*Objective a*
In the piece on adopting a baby, at about what age did Theo first sleep four hours in a row?

*Quoted text*
-------------------------

Since Harriet Fancott adopted a baby last year, she’s had time to reflect on what, despite all her preparation, she wasn’t prepared for.

Adoption is parenting

I wish I’d known more about the realities of parenting a newborn baby before adopting. We were so focused on the details and issues surrounding adoption that the minutiae and stress of parenting came as a real shock. I was well-versed in transracial issues, openness, the legal process, and the homestudy but had no idea what size diapers a newborn wears, how to bottle feed, what kind of formula to buy, where the baby sleeps, how to dress a newborn, and how to find other parents with newborn babies.

Nor, it seemed, had any of my adoption “expertise” prepared me for a hysterical baby at 2 am. The wake-ups every two hours, the 45-minute feeding stints, the “day/night” mix-up (where babies sleep by day and party by night) were a shock to the system. For over six weeks, Theo would be awake nightly for three hours from 2 to 5 a.m. During that time, I’d cuddle and watch him while trolling the Internet for tips on how to make him go to sleep. In retrospect, I don’t think there’s much you can do other than respond the best way you can and tough it out. Miraculously, a day arrived around 10 weeks when he slept for four hours in a row—I felt like we’d conquered Mount Everest.

Falling in love

I wish I’d known that falling in love with your child is not always immediate. When Theo came home, we felt like we were caring for a tiny, little stranger, like we were babysitting. Our lives had been turned inside out with only two months of preparation. I asked friends who gave birth to their children, and many said it took months before they felt a strong bond with their child. We always felt thrilled to be with our new baby, and excited about our new role as parents, but we sort of wondered who he was. During those initial weeks, I could not call myself a mother, refer to “us” as a family, or call him my son. It was around the 10-week mark when he started sleeping, smiling, giggling, and squealing that it all started to sink in: we were his parents, and we were madly in love.

-------------------------

*Records provided*
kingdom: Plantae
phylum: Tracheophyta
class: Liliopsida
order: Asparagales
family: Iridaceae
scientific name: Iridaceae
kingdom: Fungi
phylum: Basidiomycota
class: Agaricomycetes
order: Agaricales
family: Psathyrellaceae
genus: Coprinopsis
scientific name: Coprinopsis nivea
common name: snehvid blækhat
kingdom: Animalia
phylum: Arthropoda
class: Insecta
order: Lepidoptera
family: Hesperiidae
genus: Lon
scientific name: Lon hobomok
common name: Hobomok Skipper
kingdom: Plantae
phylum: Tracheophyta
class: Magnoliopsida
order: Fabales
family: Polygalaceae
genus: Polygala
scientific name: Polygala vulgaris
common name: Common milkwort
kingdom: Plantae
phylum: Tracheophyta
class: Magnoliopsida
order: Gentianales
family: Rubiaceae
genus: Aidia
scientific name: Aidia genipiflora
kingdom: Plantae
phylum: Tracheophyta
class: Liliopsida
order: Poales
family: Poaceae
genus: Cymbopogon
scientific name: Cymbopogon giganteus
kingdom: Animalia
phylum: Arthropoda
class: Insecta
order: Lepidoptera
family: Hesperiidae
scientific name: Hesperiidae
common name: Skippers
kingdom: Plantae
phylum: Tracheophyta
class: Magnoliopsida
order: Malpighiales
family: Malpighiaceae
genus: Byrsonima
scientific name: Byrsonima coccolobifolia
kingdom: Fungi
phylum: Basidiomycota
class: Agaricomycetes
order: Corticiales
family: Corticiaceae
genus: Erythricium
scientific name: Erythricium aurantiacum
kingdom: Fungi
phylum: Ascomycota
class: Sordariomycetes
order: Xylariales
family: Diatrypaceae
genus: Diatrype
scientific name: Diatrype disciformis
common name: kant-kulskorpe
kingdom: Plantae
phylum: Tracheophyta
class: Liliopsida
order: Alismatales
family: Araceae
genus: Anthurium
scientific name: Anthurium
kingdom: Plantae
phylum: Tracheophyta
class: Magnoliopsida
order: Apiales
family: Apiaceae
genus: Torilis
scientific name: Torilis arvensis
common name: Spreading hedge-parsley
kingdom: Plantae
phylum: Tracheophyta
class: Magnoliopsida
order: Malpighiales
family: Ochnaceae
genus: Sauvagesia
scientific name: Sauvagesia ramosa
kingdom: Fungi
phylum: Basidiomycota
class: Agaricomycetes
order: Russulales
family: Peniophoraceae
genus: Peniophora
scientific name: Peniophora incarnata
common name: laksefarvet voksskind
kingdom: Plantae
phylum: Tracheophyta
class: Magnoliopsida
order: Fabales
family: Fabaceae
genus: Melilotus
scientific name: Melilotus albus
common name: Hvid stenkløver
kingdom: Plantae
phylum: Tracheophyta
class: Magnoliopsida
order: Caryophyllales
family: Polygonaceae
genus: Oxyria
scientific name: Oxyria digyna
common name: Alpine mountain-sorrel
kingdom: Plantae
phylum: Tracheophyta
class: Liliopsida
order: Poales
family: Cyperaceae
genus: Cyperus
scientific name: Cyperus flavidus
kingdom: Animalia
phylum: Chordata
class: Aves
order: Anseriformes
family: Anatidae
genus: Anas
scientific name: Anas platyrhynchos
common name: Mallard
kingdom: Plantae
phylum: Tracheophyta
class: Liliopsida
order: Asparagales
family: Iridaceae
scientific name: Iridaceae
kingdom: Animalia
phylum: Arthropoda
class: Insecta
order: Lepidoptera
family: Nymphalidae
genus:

-------------------------

*Objective b*
Give back the listing lines without changes, from the line with "common name: Hvid stenkløver" through the final line of the listing.

*Solution a*
Around 10 weeks.

*Solution b*
common name: Hvid stenkløver
kingdom: Plantae
phylum: Tracheophyta
class: Magnoliopsida
order: Caryophyllales
family: Polygonaceae
genus: Oxyria
scientific name: Oxyria digyna
common name: Alpine mountain-sorrel
kingdom: Plantae
phylum: Tracheophyta
class: Liliopsida
order: Poales
family: Cyperaceae
genus: Cyperus
scientific name: Cyperus flavidus
kingdom: Animalia
phylum: Chordata
class: Aves
order: Anseriformes
family: Anatidae
genus: Anas
scientific name: Anas platyrhynchos
common name: Mallard
kingdom: Plantae
phylum: Tracheophyta
class: Liliopsida
order: Asparagales
family: Iridaceae
scientific name: Iridaceae
kingdom: Animalia
phylum: Arthropoda
class: Insecta
order: Lepidoptera
family: Nymphalidae
genus:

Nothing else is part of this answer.